Os bancos multilaterais de desenvolvimento (BMD) estão contribuindo para aqueles esforços colocando anualmente cerca de US$ 45 bilhões na América Latina em apoio a projetos e operações com os setores público e privado. São montantes expressivos, mas relativamente modestos diante das necessidades. Para referência, representam apenas algo como 20% a 25% de todo o IED anual recebido pela região.
Os braços dos BMD voltados para o apoio ao setor privado têm enfatizado operações que atuam na identificação e redução de custos e riscos, bem como têm buscado alocar recursos de forma mais estratégica, de forma a reduzir incertezas, atrair recursos de terceiros e ampliar a presença privada nos mercados – pense, a modo de exemplo, na significativa expansão das agendas de PPP e concessões em vários países da região, o que tem feito toda a diferença para o desenvolvimento, e que contaram com o apoio decisivo daquelas instituições. Desta forma, mais do que mirar no “quanto”, os bancos têm mirado no “onde” e no “como” intervir, de forma a potencializar os impactos diretos e indiretos das suas intervenções.
Grosso modo, aquele apoio segue em duas vertentes. De um lado estão ações que ajudam a organizar o funcionamento dos mercados e a tornar bancáveis projetos de investimento que, do contrário, teriam maior dificuldade de acesso a mercado. Ali estão incluídos o apoio aos esforços públicos de desenvolvimento e modernização de marcos institucionais e regulatórios dos mercados e de formação de capacidades nas agências reguladoras, o apoio a estudos de pré-factibilidade e estruturação de projetos, o assessoramento financeiro em favor de PPPs e concessões, as cooperações técnicas para o desenvolvimento e estruturação de operações e o apoio com conhecimento em favor do desenvolvimento de novos mercados e novos modelos de negócios.

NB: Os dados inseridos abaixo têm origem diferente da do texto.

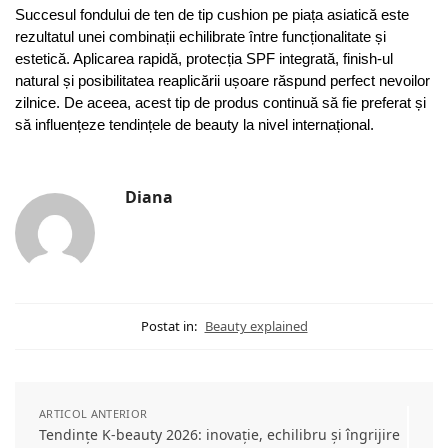
Succesul fondului de ten de tip cushion pe piața asiatică este
rezultatul unei combinații echilibrate între funcționalitate și
estetică. Aplicarea rapidă, protecția SPF integrată, finish-ul
natural și posibilitatea reaplicării ușoare răspund perfect nevoilor
zilnice. De aceea, acest tip de produs continuă să fie preferat și
să influențeze tendințele de beauty la nivel internațional.
Diana
Postat in:
Beauty explained
ARTICOL ANTERIOR
Tendințe K-beauty 2026: inovație, echilibru și îngrijire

De outro lado estão ações que visam dar acesso a recursos em condições condizentes com as realidades dos projetos. Ali estão incluídos financiamentos e cofinanciamentos com prazos e condições compatíveis com as necessidades e características das operações de alto retorno social, apoio ao desenvolvimento do mercado de garantias, empréstimos subordinados e operações A/B, apoio à emissão de títulos temáticos, operações de equity, ampliação da carteira de operações com moedas locais, desenvolvimento de veículos e fundos de investimentos de propósito específico para gerir ativos de terceiros, como fundos de pensão e family offices, dentre outros instrumentos.
Por fim, os BMD estão se estruturando para apoiar os países naquela que será a maior fonte de imprevisibilidade e incertezas, que são as mudanças climáticas. Os países da região terão que enfrentar os desafios da adaptação e da mitigação, mas, também, explorar e viabilizar a gigantesca agenda de novos negócios e o mercado de créditos de carbono. Para isto, será especialmente necessário colocar à disposição novos instrumentos financeiros e não financeiros e muito conhecimento.